§ **Instrucciones**:
1. En el fragmento sobre Quito, ¿en qué ciudad había nacido la madre de quien narra?
2. Traduce al inglés esta oración del fragmento sobre Quito: "El glaciar parece estar ahí, estático, sin moverse; pero, en realidad, es un río que se resbala, que está en constante movimiento."
3. Continúa el fragmento sobre Quito desde su última oración.

04 marzo 2022

Un Quito movedizo

Soy quiteño “de pura cepa”, con lo que declaro que soy un quiteño legítimo y que ostento, como diría el diccionario, “los caracteres propios de una determinada clase”. Nací en Quito, para mi orgullo, y lo digo así sin que esto signifique una expresión de xenofobia o regionalismo; soy simplemente un quiteño que conoce su ciudad, que vivió en la periferia del centro sus primeros dieciséis años y que siempre estuvo enamorado del Quito antiguo. Trabajé “ad honorem” en el gobierno municipal de Jamil Mahuad, fui responsable del primer Comité de Turismo del Municipio Metropolitano de Quito. Conozco sus calles y sus plazas, sus claustros y conventos, sus iglesias y rincones, el nombre de sus antiguas quebradas, el modo de hablar de su gente…

 

La familia de papá era quiteña, totalmente quiteña, lo digo a base de juro por Dios. No así la de mamá, ella había nacido en Riobamba y su padre tenía idéntica raigambre, mi abuela Carlota había nacido en Cuenca y su madre era  del norte de Perú. Su padre era un comandante Gaspar Armijos, quien asimismo era cuencano, pero de ello no puedo dar fe. Hice mis estudios primarios y secundarios en Quito, soy lasallano de corazón y muy orgulloso de haber recibido la formación con que me distinguió ese inolvidable colegio. A sus maestros debo esa desbordante necesidad de contar y comunicarme que es esta maravillosa posibilidad de narrar, relatar y describir.

 

Hoy quisiera comentar de esa curiosa movilidad que fue teniendo el centro de Quito. Creo que, para ponerlo gráficamente, es el desplazamiento que fue teniendo el límite donde empezaba el norte de la ciudad. Este fenómeno es parecido a cuando uno se encuentra en un promontorio y ve cómo avanza la lluvia sobre el valle; es como una barrera de agua que se va desplazando, en forma prevista pero inevitable. Es la misma impresión que siento cuando contemplo un glaciar desde el aire. Su curso es similar al de una descomunal autopista y lo inexplicable es que la naturaleza dibuja una línea central cual si se tratara de un parterre. El glaciar parece estar ahí, estático, sin moverse; pero, en realidad, es un río que se resbala, que está en constante movimiento.

§ **Material de estudio**:

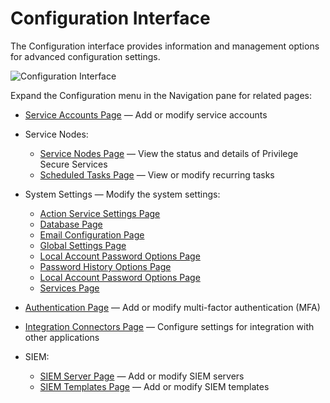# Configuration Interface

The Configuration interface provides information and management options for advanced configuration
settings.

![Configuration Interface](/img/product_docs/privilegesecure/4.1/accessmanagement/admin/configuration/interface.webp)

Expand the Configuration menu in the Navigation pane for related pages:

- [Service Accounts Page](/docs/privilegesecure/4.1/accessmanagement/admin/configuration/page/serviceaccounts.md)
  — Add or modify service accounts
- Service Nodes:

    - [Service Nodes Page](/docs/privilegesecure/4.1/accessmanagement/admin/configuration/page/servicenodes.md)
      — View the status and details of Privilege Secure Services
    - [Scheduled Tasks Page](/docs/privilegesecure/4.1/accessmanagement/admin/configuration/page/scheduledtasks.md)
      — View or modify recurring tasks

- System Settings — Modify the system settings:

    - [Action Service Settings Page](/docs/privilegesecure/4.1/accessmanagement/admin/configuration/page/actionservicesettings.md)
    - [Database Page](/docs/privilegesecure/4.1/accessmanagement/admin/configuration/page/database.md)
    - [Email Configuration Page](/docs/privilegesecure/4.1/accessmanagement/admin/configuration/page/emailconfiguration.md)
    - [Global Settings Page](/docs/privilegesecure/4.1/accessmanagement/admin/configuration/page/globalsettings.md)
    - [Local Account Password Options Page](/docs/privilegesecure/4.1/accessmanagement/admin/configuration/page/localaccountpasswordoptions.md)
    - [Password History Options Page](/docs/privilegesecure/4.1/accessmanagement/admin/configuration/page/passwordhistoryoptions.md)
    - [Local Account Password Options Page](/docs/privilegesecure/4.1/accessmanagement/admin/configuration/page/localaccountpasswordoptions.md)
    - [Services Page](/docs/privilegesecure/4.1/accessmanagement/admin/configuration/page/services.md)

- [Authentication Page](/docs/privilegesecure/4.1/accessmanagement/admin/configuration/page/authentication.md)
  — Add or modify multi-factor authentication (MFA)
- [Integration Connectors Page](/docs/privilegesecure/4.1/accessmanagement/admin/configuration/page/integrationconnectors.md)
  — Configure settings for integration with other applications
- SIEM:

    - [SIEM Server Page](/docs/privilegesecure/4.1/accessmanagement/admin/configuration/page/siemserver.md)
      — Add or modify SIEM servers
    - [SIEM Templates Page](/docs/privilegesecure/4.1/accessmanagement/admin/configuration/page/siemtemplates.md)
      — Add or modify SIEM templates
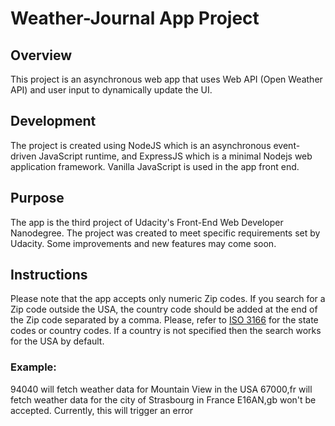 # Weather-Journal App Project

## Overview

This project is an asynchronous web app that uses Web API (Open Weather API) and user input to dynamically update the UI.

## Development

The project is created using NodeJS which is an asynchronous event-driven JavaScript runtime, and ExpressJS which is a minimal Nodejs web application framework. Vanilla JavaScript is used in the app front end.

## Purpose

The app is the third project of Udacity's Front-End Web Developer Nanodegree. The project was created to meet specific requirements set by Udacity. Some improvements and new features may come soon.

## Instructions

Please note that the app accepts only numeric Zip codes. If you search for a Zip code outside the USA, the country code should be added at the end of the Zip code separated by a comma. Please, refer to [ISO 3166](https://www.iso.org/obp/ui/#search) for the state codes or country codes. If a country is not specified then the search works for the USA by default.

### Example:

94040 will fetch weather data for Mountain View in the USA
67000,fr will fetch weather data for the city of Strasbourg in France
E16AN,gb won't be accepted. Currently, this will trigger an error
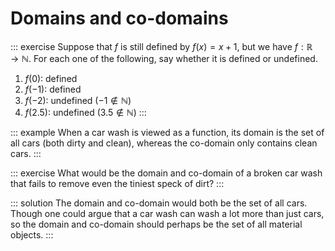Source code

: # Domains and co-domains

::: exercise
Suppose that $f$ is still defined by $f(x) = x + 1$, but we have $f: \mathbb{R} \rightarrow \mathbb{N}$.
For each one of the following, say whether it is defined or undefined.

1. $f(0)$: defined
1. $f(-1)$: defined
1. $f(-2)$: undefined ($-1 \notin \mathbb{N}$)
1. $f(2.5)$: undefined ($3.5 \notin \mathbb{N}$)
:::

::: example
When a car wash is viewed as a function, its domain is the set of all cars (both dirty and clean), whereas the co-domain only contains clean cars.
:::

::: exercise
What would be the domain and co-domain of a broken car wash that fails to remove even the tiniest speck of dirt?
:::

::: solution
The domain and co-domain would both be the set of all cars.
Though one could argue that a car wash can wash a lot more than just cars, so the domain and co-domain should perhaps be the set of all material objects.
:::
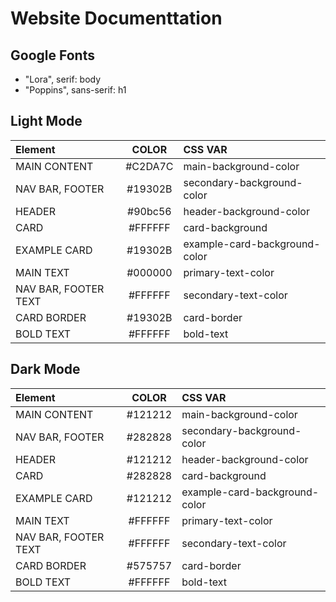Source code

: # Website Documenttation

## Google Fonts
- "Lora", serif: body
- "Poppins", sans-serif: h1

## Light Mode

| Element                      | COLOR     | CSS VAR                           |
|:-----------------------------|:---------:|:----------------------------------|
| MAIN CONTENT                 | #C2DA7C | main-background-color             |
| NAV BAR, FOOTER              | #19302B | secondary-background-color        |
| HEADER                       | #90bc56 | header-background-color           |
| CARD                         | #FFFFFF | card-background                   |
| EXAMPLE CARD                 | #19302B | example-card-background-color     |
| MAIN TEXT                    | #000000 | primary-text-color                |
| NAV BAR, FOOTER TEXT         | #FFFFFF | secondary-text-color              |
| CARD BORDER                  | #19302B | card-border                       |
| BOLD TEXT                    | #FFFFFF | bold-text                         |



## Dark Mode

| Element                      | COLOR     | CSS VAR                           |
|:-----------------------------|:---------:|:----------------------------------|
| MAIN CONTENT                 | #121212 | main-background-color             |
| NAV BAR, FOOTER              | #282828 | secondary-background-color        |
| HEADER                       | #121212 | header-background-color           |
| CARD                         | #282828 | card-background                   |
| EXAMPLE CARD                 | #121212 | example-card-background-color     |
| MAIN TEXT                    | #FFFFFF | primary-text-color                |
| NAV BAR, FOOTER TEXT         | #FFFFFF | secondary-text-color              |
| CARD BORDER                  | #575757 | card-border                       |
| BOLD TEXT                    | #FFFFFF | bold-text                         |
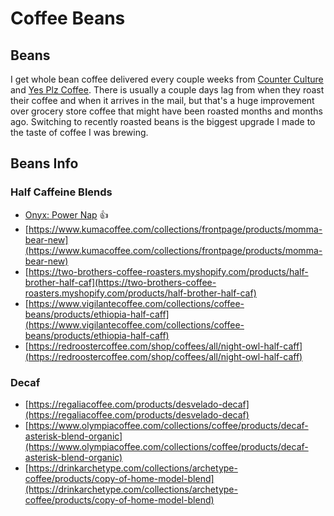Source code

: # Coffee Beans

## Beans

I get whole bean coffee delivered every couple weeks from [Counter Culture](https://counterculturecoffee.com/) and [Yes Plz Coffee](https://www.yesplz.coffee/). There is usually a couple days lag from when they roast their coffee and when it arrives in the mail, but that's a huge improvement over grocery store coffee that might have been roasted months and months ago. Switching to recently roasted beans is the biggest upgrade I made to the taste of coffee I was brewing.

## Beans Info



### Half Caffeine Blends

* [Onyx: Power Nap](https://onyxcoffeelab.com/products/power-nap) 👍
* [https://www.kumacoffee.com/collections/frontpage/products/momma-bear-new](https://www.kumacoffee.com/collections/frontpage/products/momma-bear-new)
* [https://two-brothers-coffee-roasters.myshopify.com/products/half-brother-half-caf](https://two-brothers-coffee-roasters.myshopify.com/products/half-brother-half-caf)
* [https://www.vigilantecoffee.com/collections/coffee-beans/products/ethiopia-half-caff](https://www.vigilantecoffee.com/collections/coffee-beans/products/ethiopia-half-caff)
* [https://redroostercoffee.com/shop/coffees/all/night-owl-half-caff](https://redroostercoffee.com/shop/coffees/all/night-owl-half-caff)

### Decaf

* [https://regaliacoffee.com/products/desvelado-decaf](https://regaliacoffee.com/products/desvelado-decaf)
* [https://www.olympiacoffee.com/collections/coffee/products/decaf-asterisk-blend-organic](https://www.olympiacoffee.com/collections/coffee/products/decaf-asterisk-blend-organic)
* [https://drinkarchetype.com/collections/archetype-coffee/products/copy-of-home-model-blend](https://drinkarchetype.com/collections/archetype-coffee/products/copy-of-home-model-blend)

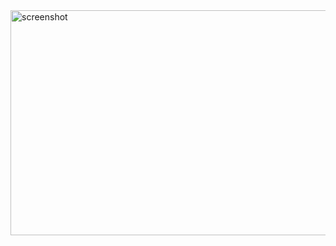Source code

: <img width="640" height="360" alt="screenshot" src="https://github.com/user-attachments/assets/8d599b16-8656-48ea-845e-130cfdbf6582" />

§ **Respuestas numeradas**:
1. En Riobamba.

2. The glacier seems to be there, static, without moving; but, in reality, it is a river that slides, that is in constant motion.

3.
 

Lo mismo ha pasado con el límite meridional del norte de Quito. Supongo que para cuando nací esta línea pudo haberse situado en el Belén; pero, para cuando estuve en primaria esa frontera ya había llegado a la avenida Patria. Para mis años de colegio ya había conquistado la Colón y luego domeñado la Orellana, que todavía no estaba pavimentada. Desde entonces, el proceso se ralentizó; fue cómo si, al no poder mantener el mismo ritmo hacia el norte, tuviera que encontrar una puerta de escape e hizo que la ciudad se desparrame hacia Cumbayá. Este no solo fue un desarrollo físico sino, ante todo, un trámite de tipo social. Para el caso del sur, es probable que haya pasado algo similar, no estoy muy enterado; tal vez sí, porque pudo tratarse de un proceso expansivo.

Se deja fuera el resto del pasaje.